Begich recently came out against the proposed Pebble mine, based on an Environmental Protection Agency study. Begich said the mine would pose a threat to Bristol Bay salmon.

The candidates said the EPA should back off and let backers of the mine seek their development permits.

“We should have a senator who is telling the EPA that they can’t do that,” Sullivan said. “And we don’t.”

“I think Mark Begich made a huge mistake,” Treadwell told a crowd at the Dena’ina Civic and Convention Center. “Don’t let him pull the wool over your eyes.”

Another GOP candidate, Fairbanks attorney Joe Miller, did not attend the event, the Anchorage Daily News (https://is.gd/9Kc9lH) reported.

Miller spokesman Randy DeSoto said the campaign received late notice of the forum.

Chamber President Andrew Halcro, however, said he sent an email through Miller’s political website three weeks ago when he also contacted the other candidates. He also left a detailed message for Miller’s campaign treasurer and said he never heard back until last week.

“I would have sold an extra 50 seats if Joe Miller would have been here,” Halcro said after the event.

Halcro said the chamber is nonpartisan. He said it will not be endorsing any candidates.

Among issues raised at the forum were the candidates’ residencies in Alaska.

Treadwell has been in the state for 40 years, and Sullivan has spent a far shorter time in Alaska. It’s a theme the 57-year-old Treadwell has raised in the past and raised again on Monday. He said he has been working on state issues much of his adult life.

“I’ve had the chance to work with the chamber’s military committee, on a very substantive policy issue,” Treadwell said, glancing at his opponent. “Dan, this is before you were here.”

Sullivan, 49, noted that he and his wife, Julie Fate Sullivan, were married in Fairbanks almost two decades ago.

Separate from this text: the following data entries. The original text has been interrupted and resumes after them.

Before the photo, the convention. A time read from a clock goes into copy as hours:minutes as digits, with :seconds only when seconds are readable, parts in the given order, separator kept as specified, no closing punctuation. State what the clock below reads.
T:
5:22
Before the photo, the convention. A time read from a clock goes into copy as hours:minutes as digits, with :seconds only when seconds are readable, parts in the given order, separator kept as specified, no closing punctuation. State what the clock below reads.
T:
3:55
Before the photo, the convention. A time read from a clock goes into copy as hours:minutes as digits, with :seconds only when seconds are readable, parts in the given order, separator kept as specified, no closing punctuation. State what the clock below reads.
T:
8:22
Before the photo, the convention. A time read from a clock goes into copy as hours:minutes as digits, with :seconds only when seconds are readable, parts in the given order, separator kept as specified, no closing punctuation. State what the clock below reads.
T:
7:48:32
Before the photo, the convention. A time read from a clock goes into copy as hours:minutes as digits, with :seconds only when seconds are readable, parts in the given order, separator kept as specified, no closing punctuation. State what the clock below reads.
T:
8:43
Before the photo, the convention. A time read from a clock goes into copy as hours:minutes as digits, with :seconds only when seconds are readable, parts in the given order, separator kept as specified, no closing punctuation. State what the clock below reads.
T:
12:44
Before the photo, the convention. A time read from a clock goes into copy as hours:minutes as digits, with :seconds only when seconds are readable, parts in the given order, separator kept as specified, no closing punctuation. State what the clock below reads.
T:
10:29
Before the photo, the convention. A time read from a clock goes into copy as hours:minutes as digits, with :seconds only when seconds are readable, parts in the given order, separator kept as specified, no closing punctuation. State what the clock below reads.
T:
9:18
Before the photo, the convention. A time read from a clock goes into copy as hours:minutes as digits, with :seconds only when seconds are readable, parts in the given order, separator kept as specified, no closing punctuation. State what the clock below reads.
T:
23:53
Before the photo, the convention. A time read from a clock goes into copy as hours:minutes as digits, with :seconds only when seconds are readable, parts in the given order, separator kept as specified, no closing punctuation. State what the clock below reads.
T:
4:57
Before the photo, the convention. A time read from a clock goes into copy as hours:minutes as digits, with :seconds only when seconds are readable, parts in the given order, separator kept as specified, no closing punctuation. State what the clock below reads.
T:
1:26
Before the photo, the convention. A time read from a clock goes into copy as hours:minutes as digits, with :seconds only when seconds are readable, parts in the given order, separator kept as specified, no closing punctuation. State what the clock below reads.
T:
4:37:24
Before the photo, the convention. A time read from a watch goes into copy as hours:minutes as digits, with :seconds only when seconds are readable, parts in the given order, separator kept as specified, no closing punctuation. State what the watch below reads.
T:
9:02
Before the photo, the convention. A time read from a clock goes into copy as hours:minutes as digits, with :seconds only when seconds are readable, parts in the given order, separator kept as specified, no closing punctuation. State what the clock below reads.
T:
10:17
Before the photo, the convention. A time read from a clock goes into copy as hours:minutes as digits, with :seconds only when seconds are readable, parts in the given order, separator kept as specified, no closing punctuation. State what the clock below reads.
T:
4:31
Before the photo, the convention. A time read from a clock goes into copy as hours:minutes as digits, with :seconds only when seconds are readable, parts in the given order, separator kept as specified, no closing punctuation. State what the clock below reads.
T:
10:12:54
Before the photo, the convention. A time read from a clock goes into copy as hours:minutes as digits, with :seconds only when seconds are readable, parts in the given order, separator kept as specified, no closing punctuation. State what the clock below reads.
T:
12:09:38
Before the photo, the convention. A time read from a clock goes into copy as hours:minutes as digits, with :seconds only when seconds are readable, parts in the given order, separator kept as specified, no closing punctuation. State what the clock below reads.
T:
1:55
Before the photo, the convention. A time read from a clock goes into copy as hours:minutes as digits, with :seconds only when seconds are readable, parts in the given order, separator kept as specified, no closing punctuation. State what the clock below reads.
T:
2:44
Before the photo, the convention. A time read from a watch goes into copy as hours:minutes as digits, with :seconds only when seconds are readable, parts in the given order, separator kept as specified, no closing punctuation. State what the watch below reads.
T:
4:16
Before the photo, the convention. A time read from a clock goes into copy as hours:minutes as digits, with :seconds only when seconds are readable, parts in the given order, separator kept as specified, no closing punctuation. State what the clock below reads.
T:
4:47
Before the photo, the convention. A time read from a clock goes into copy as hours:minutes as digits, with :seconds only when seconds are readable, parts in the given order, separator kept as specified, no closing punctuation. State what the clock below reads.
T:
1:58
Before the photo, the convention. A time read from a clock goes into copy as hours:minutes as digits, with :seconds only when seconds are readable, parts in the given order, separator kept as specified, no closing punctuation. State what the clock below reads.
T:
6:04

They moved to Alaska in 1997.

Sullivan left the state in 2002 for political and military posts. He returned in 2009 to become attorney general for then-Gov. Sarah Palin.

“I became part of a wonderful, interior Alaska family,” Sullivan said, adding that his in-laws are politically prominent. “Some of you may know Bud and Mary Jane Fate in Fairbanks.”